→ Action demandée: Rédigez la suite du texte sur la couleur du vin de messe, en reprenant juste après sa dernière phrase.

→ Texte extrait:
------------------------------------
C'est une évidence, la couleur du vin de messe se conçoit rouge, bien qu'il soit fort peu probable qu'un liquide carmin1 ait été servi au Christ au soir de la dernière Pâque. Au début de notre ère, le vin le plus consommé en Palestine était blanc, sucré, presque liquoreux et le vin blanc reste jusqu'au XVIIe siècle le vin par excellence. Mais le rouge évoque le sang et de fait, il est la  couleur archétypale du vin chrétien, même si on remplissait le calice liturgique de vin blanc ou de rouge coupé d'eau2. Symboliquement, il doit être rouge, comment sinon opérer la transsubstantiation, comment passer du vin au sang ? Ce sang de Jésus, rédempteur et salvateur, est représenté clair et limpide, car il n'est pas souillé par le noir des péchés3 et peu à peu, le christianisme se teinte de rouge et de sang. Les représentations de la Passion et de la crucifixion se multiplient. A la fin du Moyen-Âge apparaît même un étonnant thème iconographique, le pressoir mystique où coulent des flots de liquide pourpre : Jésus est figuré sous la vis d'un grand pressoir qui l'écrase comme du raisin. D'ailleurs, ne prête-t-on pas à Jésus les paroles suivantes : « Je suis la vraie vigne, et mon père est le vigneron »4 ? Il est secondé dans sa tâche par l'effeuilleur papal Benoît XVI, « moi, simple et humble travailleur à la vigne du Seigneur »5.
------------------------------------
→ Matériel fourni:

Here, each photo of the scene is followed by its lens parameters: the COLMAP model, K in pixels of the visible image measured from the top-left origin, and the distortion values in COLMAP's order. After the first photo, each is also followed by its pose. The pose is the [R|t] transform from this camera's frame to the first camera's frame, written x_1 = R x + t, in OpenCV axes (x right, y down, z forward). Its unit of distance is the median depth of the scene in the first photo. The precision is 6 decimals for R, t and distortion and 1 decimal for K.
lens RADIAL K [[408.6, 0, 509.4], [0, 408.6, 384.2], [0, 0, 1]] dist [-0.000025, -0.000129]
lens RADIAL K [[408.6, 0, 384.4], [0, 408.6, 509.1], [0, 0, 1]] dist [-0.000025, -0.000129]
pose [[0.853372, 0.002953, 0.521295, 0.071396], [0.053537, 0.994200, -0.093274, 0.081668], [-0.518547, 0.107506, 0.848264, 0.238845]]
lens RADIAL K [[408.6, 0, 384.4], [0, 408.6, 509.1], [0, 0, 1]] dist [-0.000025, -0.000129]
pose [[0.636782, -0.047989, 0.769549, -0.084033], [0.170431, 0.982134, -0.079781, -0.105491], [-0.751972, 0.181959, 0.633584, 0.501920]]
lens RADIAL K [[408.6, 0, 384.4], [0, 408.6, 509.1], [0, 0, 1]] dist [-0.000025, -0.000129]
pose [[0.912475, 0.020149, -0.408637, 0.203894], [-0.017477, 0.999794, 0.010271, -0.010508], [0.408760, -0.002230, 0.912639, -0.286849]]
------------------------------------
→ Réponse attendue:
Ainsi, le Christ est associé à la vigne et au vigneron et c'est là une vraie révolution : après le monde romain qui déconsidérait le travail manuel, il est maintenant sanctifié . : « Orare et laborare »6 ! A contrario, son association au vin, boisson dionysiaque, festive, extatique, se retrouve lors de la Cène, des noces de Cana ou auprès de Lazare. A côté du pénible travail viticole, les plaisirs de la table ne sont pas boudés. C'est là tout l'esprit - et la lettre - des vendanges.


1 La couleur carmin, issu de la cochenille, se dit aussi « sang de Saint-Jean ».
2 Le sang du Christ devient si précieux que le concile de Constance (1418) entérine la limitation du vin de messe au profit du pain, le premier étant réservé aux plus solennelles fêtes et cérémonies.
3 Michel Pastoureau, Rouge : Histoire d'une couleur, Paris, Seuil, 2016.
4 Evangile de Jésus-Christ selon Saint-Jean, 15, 1.
5 Les premiers mots du pape Benoît XVI après son élection le 19 avril 2005, précédant la bénédiction Urbi et Orbi.
6 Prier et travailler, selon la règle de Saint-Benoît.